Washington Business Journal by Lee Dougherty, Attorney, General Counsel PC
When agencies say they will consider a combination of factors — including both price and nonprice factors — in making an award, contractors should be diligent in assuring that the agency gives meaningful consideration to all the significant factors in the solicitation, says FedBiz Daily contributor Lee Dougherty.
Protesting contractors: Glotech Inc., Rockville
Contracting agency: U.S. Agency for International Development
Issue: Whether meaningful consideration of price is required, even in a Federal Supply Schedule procurement.
Decision: Sustained by the Government Accountability Office, Aug. 21, 2012.
Postmortem: Glotech protested the award of a blanket purchase agreement (BPA) to seven conpanies (all seven are local companies) holding Federal Supply Schedule 70 contracts for information technology supplies and services. The USAID issued a request for quotations informing potential offerors that quotes would be selected on a best-value basis, considering price and six nonprice factors.
In the RFQ, the agency told offerors about the information that would be required for evaluation of price. The description was vague and led offerors to request a clarification. USAID responded that “it would not establish a total cost/price or level of effort.”

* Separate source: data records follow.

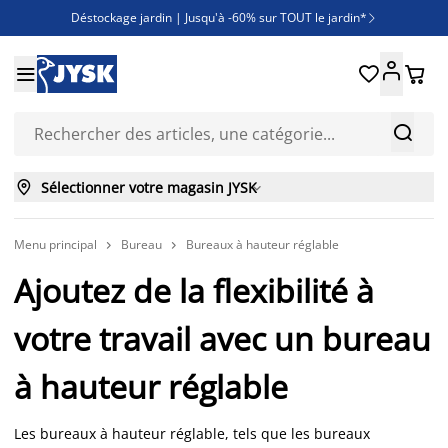
Déstockage jardin | Jusqu'à -60% sur TOUT le jardin*

Jusqu'à -50% sur une sélection literie





Découvrez les nouveautés de la collection



Sélectionner votre magasin JYSK

Menu principal
Bureau
Bureaux à hauteur réglable


Ajoutez de la flexibilité à
votre travail avec un bureau
à hauteur réglable
Les bureaux à hauteur réglable, tels que les bureaux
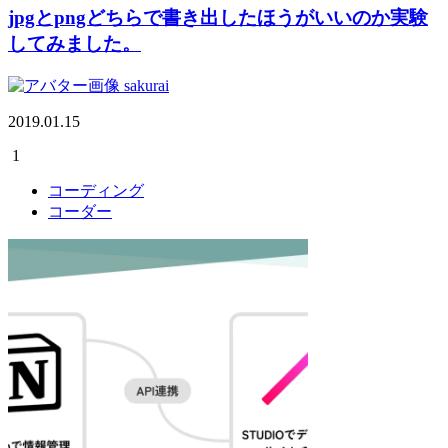
jpgとpngどちらで書き出したほうがいいのか実験
してみました。
sakurai
2019.01.15
1
コーディング
コーダー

Glotech’s protest argued that USAID failed to consider price. As a preliminary matter, USAID moved to dismiss Glotech’s protest on the ground that it was untimely. I have written recently in Battle Lines about the need to protest issues with a solicitation before submitting your proposal. In this case, there was some question as to whether USAID’s clarification made it clear that it would not consider price in its evaluation of quotes. The GAO said the timeliness issue was a “close question” but denied the dismissal and made a recommendation on the merits.
USAID argued that a best-value trade-off is not applicable to the issuance of multiple BPAs. After a thorough review of Federal Acquisition Regulation, Part 8, the GAO determine that “USAID’s arguments are at odds with the clear requirements for these instruments [BPAs] set forth in the FAR.”
The General Services Administration also provided guidance to the GAO, and although the GSA “deferred to [the GAO]” it did indicate that the RFQ “implied that more was required … than relying on the base pricing in a GSA schedule.”
According to USAID in its RFQ, the agency would “include cost/price as a significant factor in a tradeoff decision.” Failure to actually conduct a best-value trade-off was inconsistent with the terms of the RFQ. The GAO determined that USAID “gave no meaningful consideration to price” in violation of the FAR and “failed to make a best value decision.”
A best-value trade-off, by its very nature, requires a weighing of technical approach compared with price. This is well-established, yet agencies frequently deviate from this requirement and argue to the GAO that it is not required. To decide between two categories you must meaningfully consider two categories.
USAID did not meaningfully consider price. Therefore, there was no trade-off and not a best-value selection, which was contrary to the solicitation.
Glotech was very fortunate that its protest was not dismissed in this case. Far more often when an offeror protests an ambiguity in the solicitation the protest will be dismissed.